Do Szydłowca dojechałem tak jak zazwyczaj przez Orońsko, Zaborowie i na miejscu przy zamku zrobiłem sobie mały popas. Po krótkiej przerwie czas na główną atrakcję dzisiejszego wypadu czyli prawdziwy podjazd. Do Huciska cały czas asfaltem.
Ostatni odcinek na Altanę wjechałem zielonym szlakiem. Trochę mokrawo było i mocno sfatygowane kendy czasami się uślizgiwały, ale dałem radę bez gleby. Szkoda, że nie dało się wejść na wieżę obserwacyjną, bo widok musi być niezły.

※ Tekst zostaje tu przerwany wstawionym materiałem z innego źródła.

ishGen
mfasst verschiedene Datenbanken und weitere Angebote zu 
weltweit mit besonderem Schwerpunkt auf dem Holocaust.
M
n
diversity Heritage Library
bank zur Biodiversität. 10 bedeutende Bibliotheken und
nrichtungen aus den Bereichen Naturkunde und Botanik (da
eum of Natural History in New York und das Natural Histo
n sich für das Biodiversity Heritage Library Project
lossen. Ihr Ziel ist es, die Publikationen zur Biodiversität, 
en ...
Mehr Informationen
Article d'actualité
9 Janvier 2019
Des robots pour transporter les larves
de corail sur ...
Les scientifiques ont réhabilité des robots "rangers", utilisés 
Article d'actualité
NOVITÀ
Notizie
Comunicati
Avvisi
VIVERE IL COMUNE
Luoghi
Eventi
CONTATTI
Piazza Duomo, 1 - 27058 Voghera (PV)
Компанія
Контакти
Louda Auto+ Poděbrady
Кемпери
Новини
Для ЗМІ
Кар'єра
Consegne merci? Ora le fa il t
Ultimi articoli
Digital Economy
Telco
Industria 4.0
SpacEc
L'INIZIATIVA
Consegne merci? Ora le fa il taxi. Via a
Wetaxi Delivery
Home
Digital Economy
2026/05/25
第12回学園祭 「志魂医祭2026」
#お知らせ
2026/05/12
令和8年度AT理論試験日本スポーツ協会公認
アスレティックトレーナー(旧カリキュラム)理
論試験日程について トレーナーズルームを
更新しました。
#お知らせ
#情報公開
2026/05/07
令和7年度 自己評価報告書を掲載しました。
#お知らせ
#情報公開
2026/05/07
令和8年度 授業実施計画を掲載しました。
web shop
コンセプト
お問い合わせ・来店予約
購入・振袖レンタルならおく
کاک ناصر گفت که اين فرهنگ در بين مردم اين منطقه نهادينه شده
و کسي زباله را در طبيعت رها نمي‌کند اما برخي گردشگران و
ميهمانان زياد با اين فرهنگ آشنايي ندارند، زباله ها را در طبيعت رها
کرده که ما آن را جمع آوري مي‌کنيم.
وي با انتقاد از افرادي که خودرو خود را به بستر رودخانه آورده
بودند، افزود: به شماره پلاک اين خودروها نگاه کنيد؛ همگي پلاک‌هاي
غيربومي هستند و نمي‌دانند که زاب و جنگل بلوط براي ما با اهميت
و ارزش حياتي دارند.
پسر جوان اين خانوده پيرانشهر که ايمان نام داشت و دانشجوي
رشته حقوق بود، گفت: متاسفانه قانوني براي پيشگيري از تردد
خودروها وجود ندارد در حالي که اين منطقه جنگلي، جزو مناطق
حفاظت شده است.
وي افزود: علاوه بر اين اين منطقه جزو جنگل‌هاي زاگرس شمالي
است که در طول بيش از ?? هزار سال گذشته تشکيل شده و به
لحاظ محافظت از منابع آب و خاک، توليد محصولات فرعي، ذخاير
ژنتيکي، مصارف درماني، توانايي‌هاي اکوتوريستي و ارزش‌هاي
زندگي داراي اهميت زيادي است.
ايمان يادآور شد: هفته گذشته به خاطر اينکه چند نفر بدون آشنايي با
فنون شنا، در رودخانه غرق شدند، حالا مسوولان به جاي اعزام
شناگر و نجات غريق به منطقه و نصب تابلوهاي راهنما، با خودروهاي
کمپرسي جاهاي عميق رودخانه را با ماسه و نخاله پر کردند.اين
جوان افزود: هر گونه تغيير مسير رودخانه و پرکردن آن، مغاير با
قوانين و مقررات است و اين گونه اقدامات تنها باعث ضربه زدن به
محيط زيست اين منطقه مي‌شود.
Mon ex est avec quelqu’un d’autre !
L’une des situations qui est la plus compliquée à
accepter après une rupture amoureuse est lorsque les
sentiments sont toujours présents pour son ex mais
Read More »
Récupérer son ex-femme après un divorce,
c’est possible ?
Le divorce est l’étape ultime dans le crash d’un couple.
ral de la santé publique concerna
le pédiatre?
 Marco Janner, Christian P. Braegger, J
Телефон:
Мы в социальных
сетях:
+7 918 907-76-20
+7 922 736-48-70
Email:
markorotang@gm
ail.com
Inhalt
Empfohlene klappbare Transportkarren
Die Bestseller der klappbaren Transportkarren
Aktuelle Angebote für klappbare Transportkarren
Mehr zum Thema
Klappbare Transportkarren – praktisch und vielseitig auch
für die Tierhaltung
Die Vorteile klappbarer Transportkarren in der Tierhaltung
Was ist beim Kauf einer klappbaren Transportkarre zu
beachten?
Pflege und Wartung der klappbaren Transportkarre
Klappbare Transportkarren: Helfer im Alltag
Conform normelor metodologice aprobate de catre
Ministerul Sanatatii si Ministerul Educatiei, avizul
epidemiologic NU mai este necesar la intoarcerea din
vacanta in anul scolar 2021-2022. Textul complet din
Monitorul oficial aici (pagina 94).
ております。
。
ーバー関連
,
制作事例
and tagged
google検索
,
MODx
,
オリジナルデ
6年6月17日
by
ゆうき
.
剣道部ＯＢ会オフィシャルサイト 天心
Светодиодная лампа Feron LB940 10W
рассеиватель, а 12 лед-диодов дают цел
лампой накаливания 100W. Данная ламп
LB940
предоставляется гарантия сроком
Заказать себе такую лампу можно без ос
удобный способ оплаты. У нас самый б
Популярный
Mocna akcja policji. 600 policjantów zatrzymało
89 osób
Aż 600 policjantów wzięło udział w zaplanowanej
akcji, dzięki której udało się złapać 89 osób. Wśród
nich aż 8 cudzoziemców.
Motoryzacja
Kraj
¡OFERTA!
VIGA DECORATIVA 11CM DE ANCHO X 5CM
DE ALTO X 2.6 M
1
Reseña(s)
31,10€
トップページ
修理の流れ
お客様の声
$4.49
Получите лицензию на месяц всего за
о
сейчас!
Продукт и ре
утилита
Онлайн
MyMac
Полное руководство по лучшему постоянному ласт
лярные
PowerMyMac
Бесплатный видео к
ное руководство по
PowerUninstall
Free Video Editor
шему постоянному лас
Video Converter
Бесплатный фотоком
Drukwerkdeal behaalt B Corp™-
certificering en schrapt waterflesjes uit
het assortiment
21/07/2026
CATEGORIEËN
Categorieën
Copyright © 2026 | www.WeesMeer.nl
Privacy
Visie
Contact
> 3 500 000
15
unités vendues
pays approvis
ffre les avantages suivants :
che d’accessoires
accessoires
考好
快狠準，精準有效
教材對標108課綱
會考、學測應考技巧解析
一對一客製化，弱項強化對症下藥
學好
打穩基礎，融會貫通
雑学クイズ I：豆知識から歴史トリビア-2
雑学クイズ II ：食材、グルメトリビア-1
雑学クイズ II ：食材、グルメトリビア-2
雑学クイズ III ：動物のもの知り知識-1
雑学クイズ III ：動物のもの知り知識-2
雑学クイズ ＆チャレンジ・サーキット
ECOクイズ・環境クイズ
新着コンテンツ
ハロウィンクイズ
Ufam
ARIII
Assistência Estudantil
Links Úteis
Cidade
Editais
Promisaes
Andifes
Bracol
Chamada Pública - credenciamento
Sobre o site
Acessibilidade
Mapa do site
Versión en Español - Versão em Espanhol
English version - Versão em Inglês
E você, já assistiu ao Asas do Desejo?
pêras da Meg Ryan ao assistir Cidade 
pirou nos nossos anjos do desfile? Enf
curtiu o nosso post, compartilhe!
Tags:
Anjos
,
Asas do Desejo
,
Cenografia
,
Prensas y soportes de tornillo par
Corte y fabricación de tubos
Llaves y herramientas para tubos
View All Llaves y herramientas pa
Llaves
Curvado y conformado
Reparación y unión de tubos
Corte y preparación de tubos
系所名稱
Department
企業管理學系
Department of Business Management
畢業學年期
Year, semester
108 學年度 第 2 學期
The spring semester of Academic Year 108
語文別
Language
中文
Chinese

Potem był zjazd. Na pierwszy kilkudziesięciu metrach bałem się czy to bezpieczne na tych oponach jakie miałem i trzymałem za klamki, ale co tam raz się żyje. O dziwo obyło się bez niespodziewanych atrakcji. Dalej asfaltem bez dokręcania, a i tak po nierównej nawierzchni było 60 km/h.
W Szydłowcu znów zrobiłem popas i kierunek Radom tą samą drogą. Za Szydłowcem ucieczka przed burzą. Na szczęście udana. Od Zaborowa wróciła plażowa pogoda.